Studi: Delima Dapat Menghambat Penuaan Dini

Ririn Indriani Suara.Com
Senin, 18 Juli 2016 | 07:46 WIB
Studi: Delima Dapat Menghambat Penuaan Dini
Ilustrasi buah delima (shutterstock)
Follow Suara.com untuk mendapatkan informasi terkini. Klik WhatsApp Channel & Google News

Suara.com - Sebuah tim ilmuwan dari EPFL dan perusahaan Amazentis melakukan penelitian manfaat delima untuk menghambat proses penuuan.

Mereka menemukan bahwa molekul dalam delima, diubah oleh mikroba dalam usus, mampu membuat sel-sel otot melindungi dirinya sendiri terhadap salah satu penyebab utama penuaan. Penelitian ini seperti dilansir Meet Doctor melibatkan hewan pengerat.

Uji klinis pada manusia saat ini sedang berlangsung, tapi temuan awal telah dipublikasikan dalam jurnal Nature Medicine.

Sejalan usia, sel-sel kita semakin berjuang untuk mendaurulang kekuatan mereka. Mitokondria kita tak lagi mampu melaksanakan fungsi vitalnya sehingga terakumulasi di dalam sel.

Degradasi ini mempengaruhi kesehatan banyak jaringan, termasuk otot, yang secara bertahap akan melemah seiring waktu. Penumpukan mitokondria yang tidak lagi berfungsi diduga berperan dalam munculnya penyakit khas usia tua, seperti penyakit Parkinson.

Para ilmuwan berhasil mengidentifikasi adanya sebuah molekul yang  berhasil membangun kembali kemampuan sel untuk mendaur ulang komponen mitokondria yang rusak. Molekul ini bernama urolithin A.

"Ini satu-satunya molekul yang dikenal yang dapat melancarkan kembali pembaruan mitokondria, atau dikenal sebagai mitophagy," kata Patrick Aebischer, penulis studi tersebut.

Tim mulai dengan menguji hipotesis mereka pada hewan nematoda C. elegans.
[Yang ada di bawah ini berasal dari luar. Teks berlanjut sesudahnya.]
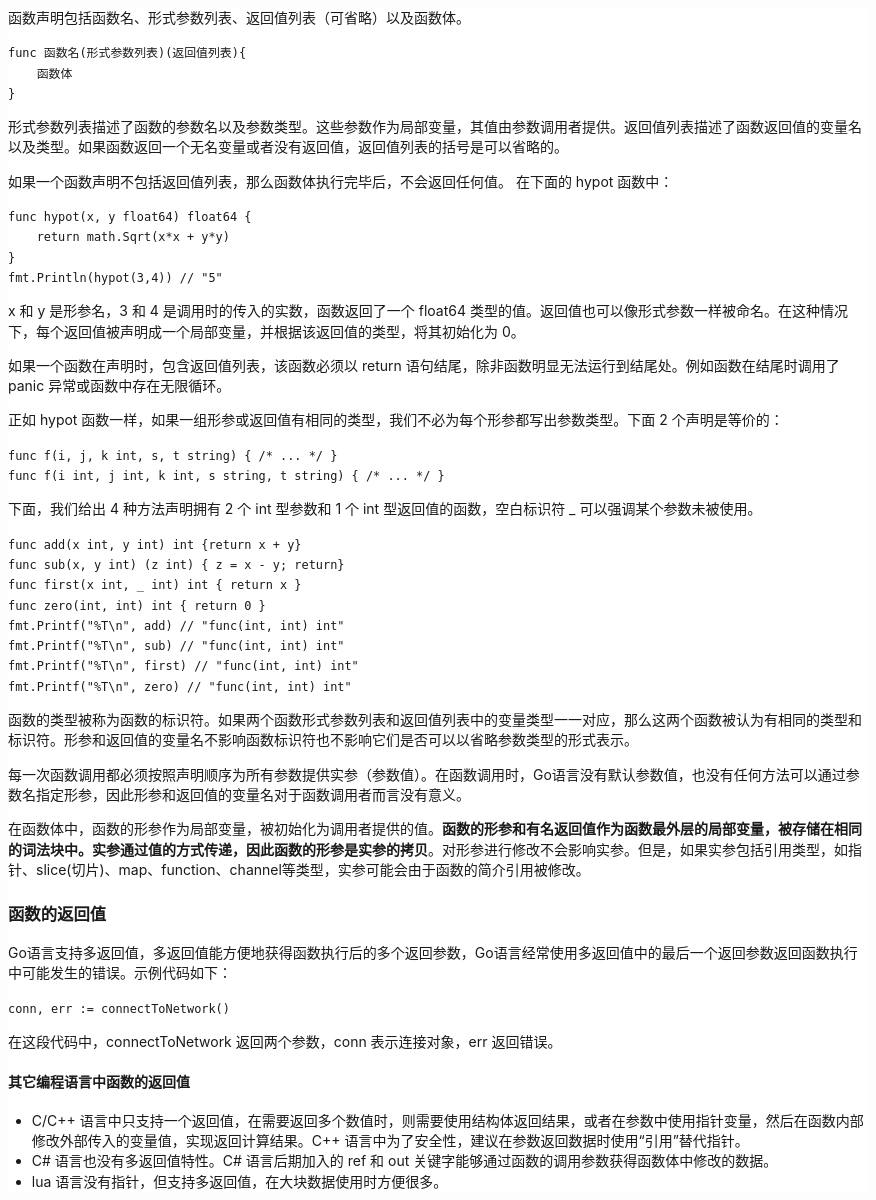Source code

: 函数声明包括函数名、形式参数列表、返回值列表（可省略）以及函数体。

    func 函数名(形式参数列表)(返回值列表){
        函数体
    }

形式参数列表描述了函数的参数名以及参数类型。这些参数作为局部变量，其值由参数调用者提供。返回值列表描述了函数返回值的变量名以及类型。如果函数返回一个无名变量或者没有返回值，返回值列表的括号是可以省略的。

如果一个函数声明不包括返回值列表，那么函数体执行完毕后，不会返回任何值。 在下面的 hypot 函数中：

    func hypot(x, y float64) float64 {
        return math.Sqrt(x*x + y*y)
    }
    fmt.Println(hypot(3,4)) // "5"
    
x 和 y 是形参名，3 和 4 是调用时的传入的实数，函数返回了一个 float64 类型的值。返回值也可以像形式参数一样被命名。在这种情况下，每个返回值被声明成一个局部变量，并根据该返回值的类型，将其初始化为 0。

如果一个函数在声明时，包含返回值列表，该函数必须以 return 语句结尾，除非函数明显无法运行到结尾处。例如函数在结尾时调用了 panic 异常或函数中存在无限循环。

正如 hypot 函数一样，如果一组形参或返回值有相同的类型，我们不必为每个形参都写出参数类型。下面 2 个声明是等价的：

    func f(i, j, k int, s, t string) { /* ... */ }
    func f(i int, j int, k int, s string, t string) { /* ... */ }

下面，我们给出 4 种方法声明拥有 2 个 int 型参数和 1 个 int 型返回值的函数，空白标识符 _ 可以强调某个参数未被使用。

    func add(x int, y int) int {return x + y}
    func sub(x, y int) (z int) { z = x - y; return}
    func first(x int, _ int) int { return x }
    func zero(int, int) int { return 0 }
    fmt.Printf("%T\n", add) // "func(int, int) int"
    fmt.Printf("%T\n", sub) // "func(int, int) int"
    fmt.Printf("%T\n", first) // "func(int, int) int"
    fmt.Printf("%T\n", zero) // "func(int, int) int"
    
函数的类型被称为函数的标识符。如果两个函数形式参数列表和返回值列表中的变量类型一一对应，那么这两个函数被认为有相同的类型和标识符。形参和返回值的变量名不影响函数标识符也不影响它们是否可以以省略参数类型的形式表示。

每一次函数调用都必须按照声明顺序为所有参数提供实参（参数值）。在函数调用时，Go语言没有默认参数值，也没有任何方法可以通过参数名指定形参，因此形参和返回值的变量名对于函数调用者而言没有意义。

在函数体中，函数的形参作为局部变量，被初始化为调用者提供的值。**函数的形参和有名返回值作为函数最外层的局部变量，被存储在相同的词法块中。实参通过值的方式传递，因此函数的形参是实参的拷贝**。对形参进行修改不会影响实参。但是，如果实参包括引用类型，如指针、slice(切片)、map、function、channel等类型，实参可能会由于函数的简介引用被修改。

### 函数的返回值

Go语言支持多返回值，多返回值能方便地获得函数执行后的多个返回参数，Go语言经常使用多返回值中的最后一个返回参数返回函数执行中可能发生的错误。示例代码如下：

    conn, err := connectToNetwork()

在这段代码中，connectToNetwork 返回两个参数，conn 表示连接对象，err 返回错误。

#### 其它编程语言中函数的返回值

- C/C++ 语言中只支持一个返回值，在需要返回多个数值时，则需要使用结构体返回结果，或者在参数中使用指针变量，然后在函数内部修改外部传入的变量值，实现返回计算结果。C++ 语言中为了安全性，建议在参数返回数据时使用“引用”替代指针。
- C# 语言也没有多返回值特性。C# 语言后期加入的 ref 和 out 关键字能够通过函数的调用参数获得函数体中修改的数据。
- lua 语言没有指针，但支持多返回值，在大块数据使用时方便很多。
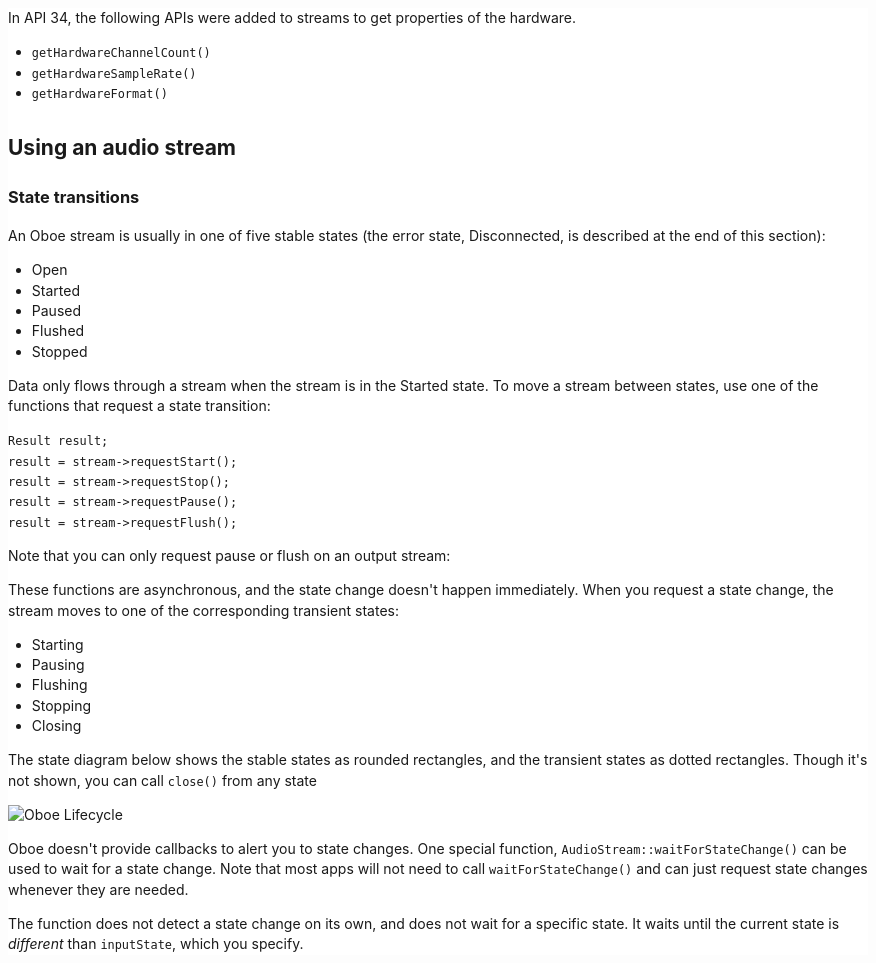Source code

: In API 34, the following APIs were added to streams to get properties of the hardware.
* `getHardwareChannelCount()`
* `getHardwareSampleRate()`
* `getHardwareFormat()`


## Using an audio stream

### State transitions

An Oboe stream is usually in one of five stable states (the error state, Disconnected, is described at the end of this section):

*   Open
*   Started
*   Paused
*   Flushed
*   Stopped

Data only flows through a stream when the stream is in the Started state. To
move a stream between states, use one of the functions that request a state
transition:

    Result result;
    result = stream->requestStart();
    result = stream->requestStop();
    result = stream->requestPause();
    result = stream->requestFlush();

Note that you can only request pause or flush on an output stream:

These functions are asynchronous, and the state change doesn't happen
immediately. When you request a state change, the stream moves to one of the
corresponding transient states:

*   Starting
*   Pausing
*   Flushing
*   Stopping
*   Closing

The state diagram below shows the stable states as rounded rectangles, and the transient states as dotted rectangles.
Though it's not shown, you can call `close()` from any state

![Oboe Lifecycle](images/oboe-lifecycle.png)

Oboe doesn't provide callbacks to alert you to state changes. One special
function,
`AudioStream::waitForStateChange()` can be used to wait for a state change.
Note that most apps will not need to call `waitForStateChange()` and can just
request state changes whenever they are needed.

The function does not detect a state change on its own, and does not wait for a
specific state. It waits until the current state
is *different* than `inputState`, which you specify.
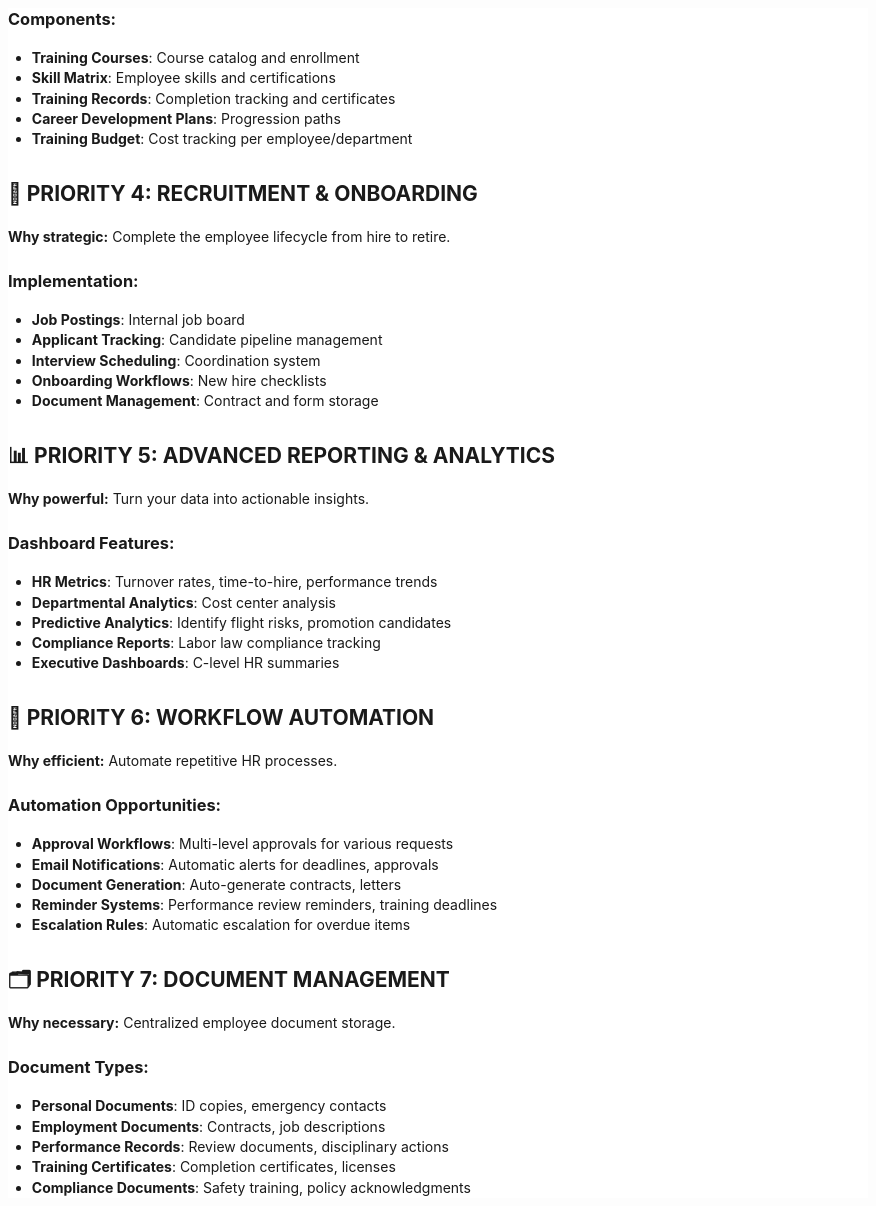 ### Components:

- **Training Courses**: Course catalog and enrollment
- **Skill Matrix**: Employee skills and certifications
- **Training Records**: Completion tracking and certificates
- **Career Development Plans**: Progression paths
- **Training Budget**: Cost tracking per employee/department

## 🎯 **PRIORITY 4: RECRUITMENT & ONBOARDING**

**Why strategic:** Complete the employee lifecycle from hire to retire.

### Implementation:

- **Job Postings**: Internal job board
- **Applicant Tracking**: Candidate pipeline management
- **Interview Scheduling**: Coordination system
- **Onboarding Workflows**: New hire checklists
- **Document Management**: Contract and form storage

## 📊 **PRIORITY 5: ADVANCED REPORTING & ANALYTICS**

**Why powerful:** Turn your data into actionable insights.

### Dashboard Features:

- **HR Metrics**: Turnover rates, time-to-hire, performance trends
- **Departmental Analytics**: Cost center analysis
- **Predictive Analytics**: Identify flight risks, promotion candidates
- **Compliance Reports**: Labor law compliance tracking
- **Executive Dashboards**: C-level HR summaries

## 🔄 **PRIORITY 6: WORKFLOW AUTOMATION**

**Why efficient:** Automate repetitive HR processes.

### Automation Opportunities:

- **Approval Workflows**: Multi-level approvals for various requests
- **Email Notifications**: Automatic alerts for deadlines, approvals
- **Document Generation**: Auto-generate contracts, letters
- **Reminder Systems**: Performance review reminders, training deadlines
- **Escalation Rules**: Automatic escalation for overdue items

## 🗂️ **PRIORITY 7: DOCUMENT MANAGEMENT**

**Why necessary:** Centralized employee document storage.

### Document Types:

- **Personal Documents**: ID copies, emergency contacts
- **Employment Documents**: Contracts, job descriptions
- **Performance Records**: Review documents, disciplinary actions
- **Training Certificates**: Completion certificates, licenses
- **Compliance Documents**: Safety training, policy acknowledgments
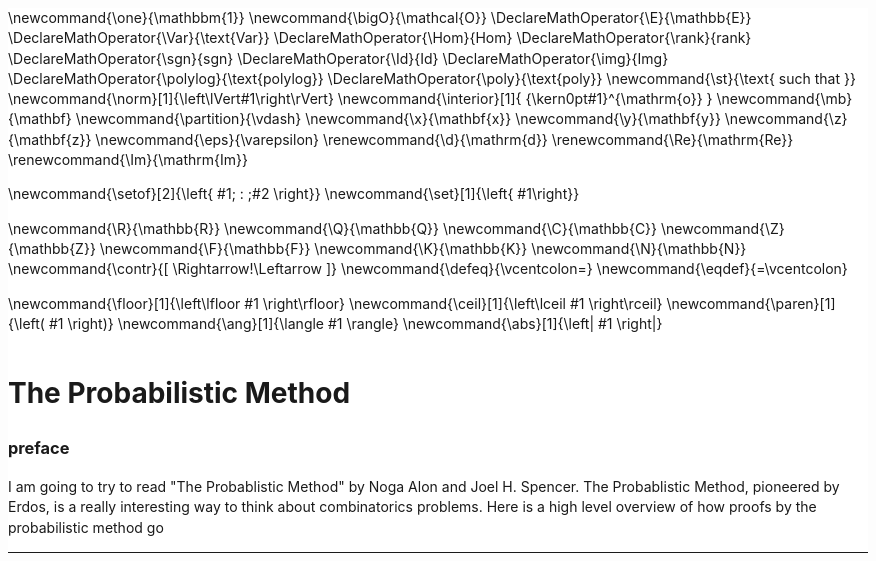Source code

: \newcommand{\one}{\mathbbm{1}}
\newcommand{\bigO}{\mathcal{O}}
\DeclareMathOperator{\E}{\mathbb{E}}
\DeclareMathOperator{\Var}{\text{Var}}
\DeclareMathOperator{\Hom}{Hom}
\DeclareMathOperator{\rank}{rank}
\DeclareMathOperator{\sgn}{sgn}
\DeclareMathOperator{\Id}{Id}
\DeclareMathOperator{\img}{Img}
\DeclareMathOperator{\polylog}{\text{polylog}}
\DeclareMathOperator{\poly}{\text{poly}}
\newcommand{\st}{\text{ such that }}
\newcommand{\norm}[1]{\left\lVert#1\right\rVert}
\newcommand{\interior}[1]{ {\kern0pt#1}^{\mathrm{o}} }
\newcommand{\mb}{\mathbf}
\newcommand{\partition}{\vdash}
\newcommand{\x}{\mathbf{x}}
\newcommand{\y}{\mathbf{y}}
\newcommand{\z}{\mathbf{z}}
\newcommand{\eps}{\varepsilon}
\renewcommand{\d}{\mathrm{d}}
\renewcommand{\Re}{\mathrm{Re}}
\renewcommand{\Im}{\mathrm{Im}}

\newcommand{\setof}[2]{\left\{ #1\; : \;#2 \right\}}
\newcommand{\set}[1]{\left\{ #1\right\}}

\newcommand{\R}{\mathbb{R}}
\newcommand{\Q}{\mathbb{Q}}
\newcommand{\C}{\mathbb{C}}
\newcommand{\Z}{\mathbb{Z}}
\newcommand{\F}{\mathbb{F}}
\newcommand{\K}{\mathbb{K}}
\newcommand{\N}{\mathbb{N}}
\newcommand{\contr}{\[ \Rightarrow\!\Leftarrow \]}
\newcommand{\defeq}{\vcentcolon=}
\newcommand{\eqdef}{=\vcentcolon}

\newcommand{\floor}[1]{\left\lfloor #1 \right\rfloor}
\newcommand{\ceil}[1]{\left\lceil #1 \right\rceil}
\newcommand{\paren}[1]{\left( #1 \right)}
\newcommand{\ang}[1]{\langle #1 \rangle}
\newcommand{\abs}[1]{\left| #1 \right|}


# The Probabilistic Method 

### preface
I am going to try to read "The Probablistic Method" by Noga Alon and Joel H.
Spencer. The Probablistic Method, pioneered by Erdos, is a really interesting
way to think about combinatorics problems. Here is a high level overview of how
proofs by the probabilistic method go 

---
Ini adalah subjek penelitian favorit di antara para ahli anti-aging  karena setelah hanya 8-10 hari, nematoda sudah dianggap tua.

Umur cacing terkena urolithin A meningkat lebih dari 45 persen dibandingkan dengan kelompok yang tidak terpapar urolithin-A. Sedangkan ujicoba pada tikus menunjukkan,  tikus yang berumur sekitar dua tahun dan diberi urolithin A, menunjukkan daya tahan 42 persen lebih baik saat berjalan dibanding tikus yang sama tuanya namun tidak diberi papara urolithinA.

Delima  sendiri tidak mengandung molekul ajaib urolithin-AA melainkan mengandung prekursor atau molekul yang diubah menjadi urolithin A oleh mikroba yang menghuni usus. Karena itu, jumlah urolithin A yang dihasilkan dapat bervariasi, tergantung pada spesies hewan dan flora hadir dalam microbiome usus kita.

Ada beberapa individu yang tidak menghasilkan urolithn-A sama sekali meski mengonsumsi buah delima. Menurut Chris Rinsch, co-penulis dan CEO dari Amazentis, proses evolusi ini menjelaskan efektivitas molekul: "Prekursor untuk urolithin A ditemukan tidak hanya ada dalam buah delima, tetapi juga dalam jumlah yang lebih kecil dapat ditemukan di kacang-kacangan dan biji-bijian.  Namun agar urolithin-A bisa  diproduksi,  bakteri usus harus mampu memecah apa yang kita makan.

Bagi mereka yang tidak memiliki jenis mikroba yang tepat dalam ususnya,  para ilmuwan sedang bekerja untuk menemukan solusinya. Penulis studi mendirikan sebuah perusahaan start-up, Amazentis, yang telah mengembangkan metode untuk memberikan dosis kecil urolithin A yang telah dikalibrasi.

Perusahaan saat ini sedang melakukan uji klinis pertama untuk pengujian molekul pada manusia di rumah sakit di Eropa.